Culottées et Le Problème avec les Femmes

de Pénélope Bagieu et Jacky Flemming respectivement

J’ai lu ces deux œuvres en même temps : d’abord Culottées : Des Femmes qui ne font que ce qu’elles Veulent et ensuite Le Problème avec les Femmes, et je les trouve complémentaires, l’une permettant de mieux comprendre l’autre.

personne lisant Culottées devant la fresque murale de Wu Zetian

J’étais posée dans un canapé chez des personnes qui m’accueillent régulièrement, et qui lisaient à côté de moi. Culottées est un rassemblement de 15 portraits historiques sous forme de bande dessinée. Le premier, celui de Clémentine Delait, une femme à barbe, m’a vraiment touchée, et a donné le ton du reste de l’ouvrage. Elle est tellement fière de sa différence, elle se bat et se distingue jusqu’au bout, ça fait chaud au cœur.

Beaucoup de portraits relatent des faits horribles : dans le 3e portrait, Margaret Hamilton, l’actrice de la méchante sorcière de l’ouest, prend feu et est hospitalisée plusieurs mois. Et pourtant, le passage était… comique ? C’est montré comme un obstacle qu’elle surmonte, mettant en valeur sa combativité plutôt que de nous faire pleurer – et on a quand même conscience de l’horreur de la chose.

Une petite pause pour préparer un gâteau – j’en ai profité pour discuter des portraits – et j’ai repris ma lecture. Les portraits qui m’ont le plus séduite, sont, sans surprise, ceux de Joséphine Baker, danseuse, chanteuse, espionne… on parle de Jean Moulin en cours d’histoire, pas d’elle. Celui de Tove Jansson : écrivaine et lesbienne, elle a tout pour me plaire ! Ses dessins sont tellement touchants… Et celui de Leymah Gbowee : la solidarité présente dans son histoire m’a enthousiasmée ! Elle a fait beaucoup, mais elle a aussi été soutenue par les femmes du Liberia, et j’adore les actions de groupe.

La dernière histoire, celle de Wu Zetian, aborde le sujet approfondi dans Le Problème avec les Femmes : la poubelle de l’Histoire. Wu Zetian n’était pas plus autoritaire que les autres empereurs. Sous son règne, la Chine a fleuri, elle a mis en place de nombreuses mesures sociales. Mais aujourd’hui encore, elle est perçue comme un tyran sans pitié. Les traits qu’on voyait comme des qualités chez des hommes ont été diabolisés chez elle.

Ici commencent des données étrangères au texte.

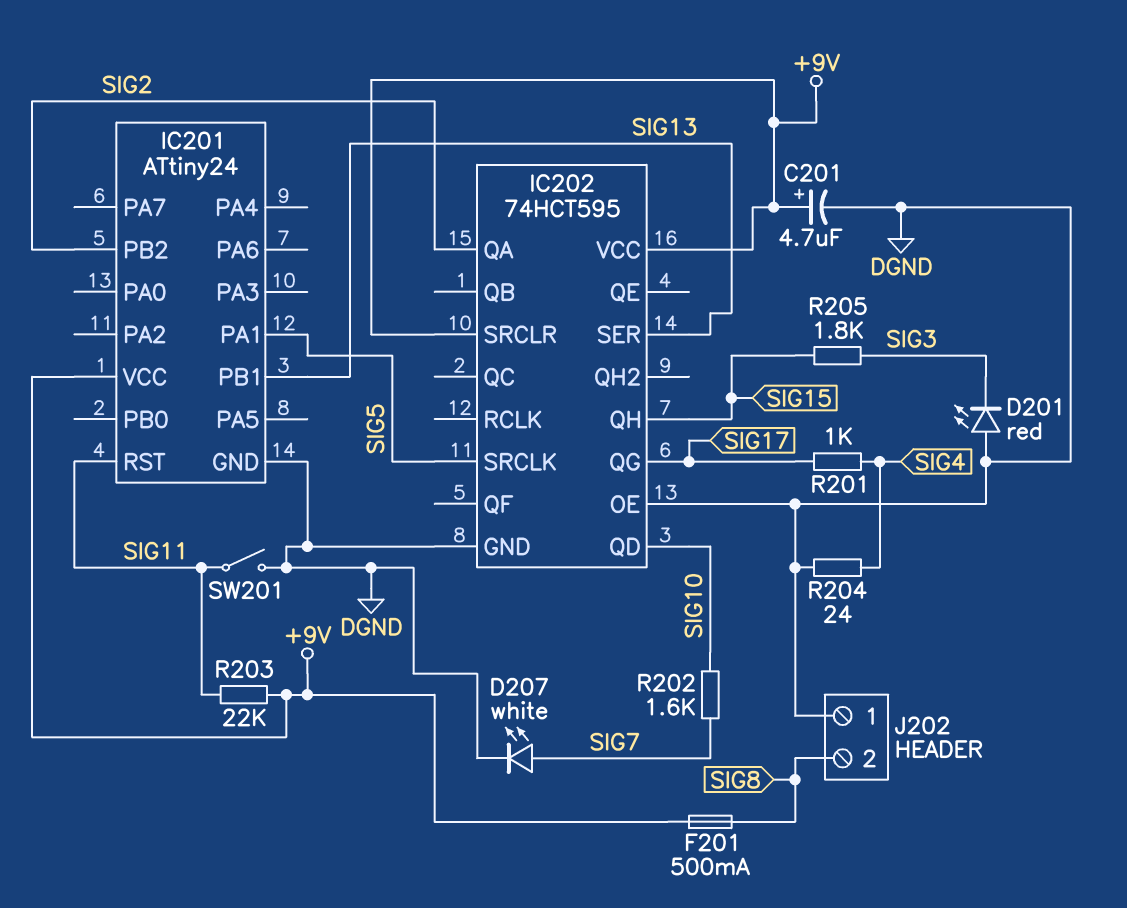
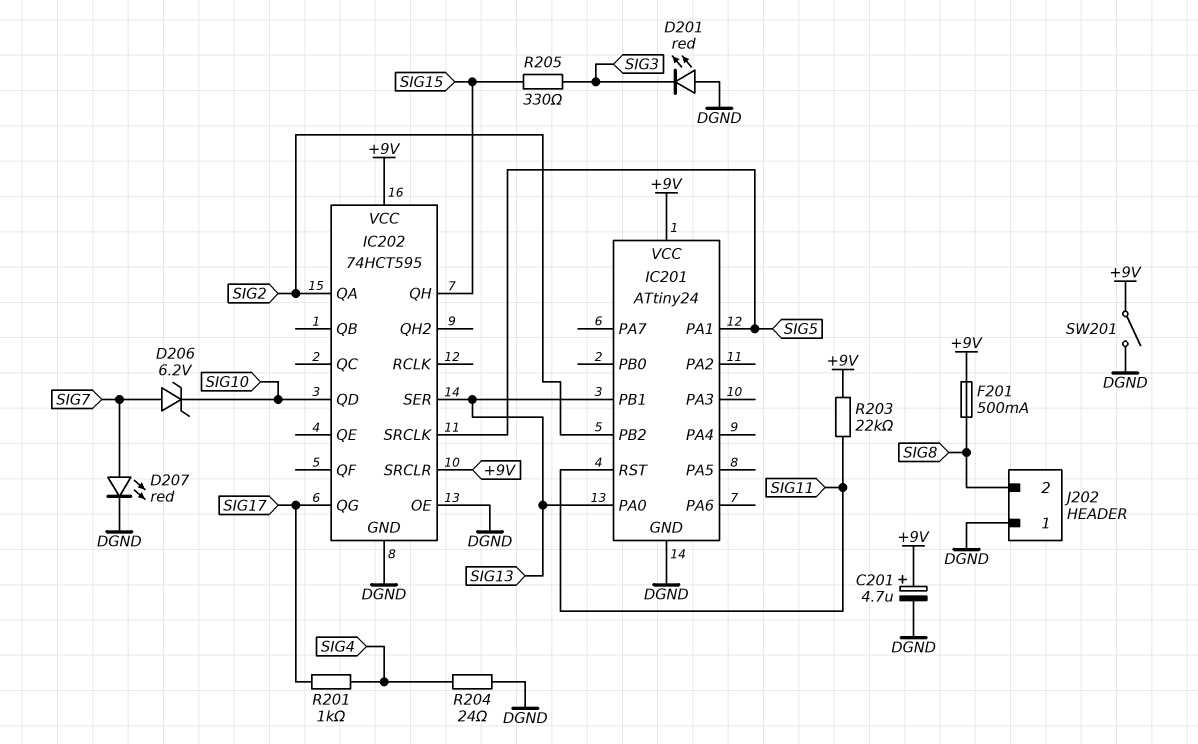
D206: none -> zener 6.2V (A SIG7, K SIG10)
D207: LED white (A SIG7, K DGND) -> LED red (A SIG7, K DGND)
IC201 pin PA0: none -> SIG13
R202: 1.6k (SIG7, SIG10) -> none
R205: 1.8k (SIG3, SIG15) -> 330 (SIG3, SIG15)
SW201: switch (DGND, SIG11) -> switch (+9V, DGND)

personne en pull rouge lisant Le Problème avec les femmes allongée sur le carrelage, avec une poubelle et des détritus de papier autour

J’ai enchainé avec la lecture de Le Problème avec les Femmes, un court texte illustré d’une ironie mordante : « avant le 20e siècle, il n’y avait pas de femmes noires » ou encore « avant la 1e vague de féminisme, les femmes ne faisaient rien ». Il détaille toutes les mesures prises pour faire taire les femmes, pour les confiner dans la sphère domestique. Et si jamais l’une d’entre elle s’échappait et accomplissait un exploit, elle était vite jetée dans la « poubelle de l’Histoire » : un homme s’emparait de ses actions, et elle n’entrait jamais dans les manuels scolaires.

Si on s’était demandé à la lecture de Culottées pourquoi on n’avait jamais entendu parler de ces femmes extraordinaires, on a la réponse ici. Et apportée avec suffisamment d’humour pour ne pas déprimer à sa lecture.

En janvier, alors que j’allais à Paris, j’ai découvert que les murs de la Gare de Lyon étaient décorés des extraits de Culottées. C’était une bonne surprise, je les ai lus en attendant mon train, et ça m’a donné envie de me lancer dans le tome 2. Alors je me le suis procuré lors d’une – autre – visite à Paris. Je l’ai dévoré le soir même, mon parrain qui m’hébergeait lisait le tome 1 à côté. Et… c’était un peu trop. En regardant le sommaire, j’ai constaté qu’à l’exception du portrait des Shaggs, je les avais tous aimés. Pourquoi, alors, ce ressenti de lassitude ? Je ne sais pas trop…

Temple Grandin, présentée dans le portrait, est attachante, et j’ai aimé le fait que la BD se concentre sur son travail pour les animaux. Sa machine à câlins est adorable ! Mon personnage préféré est sans doute Heidi Lamarr, car malgré son absence totale de formation, elle est à l’origine de la Wifi. Mais j’ai également adoré Nellie Bly, journaliste débordante de volonté, et l’histoire de Phulan Devi, quoiqu’horrible, était prenante. J’ai sa biographie chez moi, mais même si Culottées a éveillé ma curiosité, certaines parties de la vie de cette rebelle indienne ne m’ont pas donné envie de m’y plonger.